▶ _PROBLEM DESCRIPTION_
Gather every line of the entries that contains the word "their", copying each such line in full. Treat the match as case-sensitive.
··· RECORDS TO USE
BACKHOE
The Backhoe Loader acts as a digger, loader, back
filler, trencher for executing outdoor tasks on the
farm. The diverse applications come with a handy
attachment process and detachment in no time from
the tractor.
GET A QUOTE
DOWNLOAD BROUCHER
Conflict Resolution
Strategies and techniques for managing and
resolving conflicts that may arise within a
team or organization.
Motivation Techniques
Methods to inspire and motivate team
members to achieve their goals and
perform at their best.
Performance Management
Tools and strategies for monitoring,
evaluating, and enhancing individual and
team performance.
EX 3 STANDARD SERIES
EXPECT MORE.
······
▶ _THE ANSWER_
members to achieve their goals and
perform at their best.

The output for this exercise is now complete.